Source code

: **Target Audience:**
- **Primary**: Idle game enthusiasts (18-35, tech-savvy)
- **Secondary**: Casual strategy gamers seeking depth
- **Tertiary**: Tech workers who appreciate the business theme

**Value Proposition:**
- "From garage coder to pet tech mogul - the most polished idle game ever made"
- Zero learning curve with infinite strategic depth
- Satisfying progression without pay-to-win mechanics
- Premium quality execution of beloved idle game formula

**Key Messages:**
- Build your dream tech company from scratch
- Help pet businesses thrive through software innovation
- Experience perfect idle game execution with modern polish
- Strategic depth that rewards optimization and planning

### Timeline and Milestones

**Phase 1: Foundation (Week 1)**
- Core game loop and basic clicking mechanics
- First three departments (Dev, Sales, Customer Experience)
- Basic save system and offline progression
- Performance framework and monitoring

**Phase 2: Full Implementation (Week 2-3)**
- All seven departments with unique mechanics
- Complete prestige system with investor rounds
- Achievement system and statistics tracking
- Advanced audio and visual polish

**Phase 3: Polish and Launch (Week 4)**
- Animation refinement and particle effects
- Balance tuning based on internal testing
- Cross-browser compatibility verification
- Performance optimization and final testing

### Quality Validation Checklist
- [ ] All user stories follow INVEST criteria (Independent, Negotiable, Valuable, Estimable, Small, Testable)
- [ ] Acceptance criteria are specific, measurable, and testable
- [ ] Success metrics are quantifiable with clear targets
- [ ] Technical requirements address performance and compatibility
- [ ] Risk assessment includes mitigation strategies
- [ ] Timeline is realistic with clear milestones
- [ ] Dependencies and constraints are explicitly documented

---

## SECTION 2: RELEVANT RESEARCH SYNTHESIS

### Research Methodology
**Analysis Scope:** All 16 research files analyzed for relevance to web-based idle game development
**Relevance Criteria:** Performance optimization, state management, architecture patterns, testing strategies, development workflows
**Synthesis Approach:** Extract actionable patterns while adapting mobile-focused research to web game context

TO DO: Reproduce the lines of the records above verbatim, starting with the line containing "### Timeline and Milestones" and continuing through the line containing "- Performance framework and monitoring".

EXPECTED ANSWER:
### Timeline and Milestones

**Phase 1: Foundation (Week 1)**
- Core game loop and basic clicking mechanics
- First three departments (Dev, Sales, Customer Experience)
- Basic save system and offline progression
- Performance framework and monitoring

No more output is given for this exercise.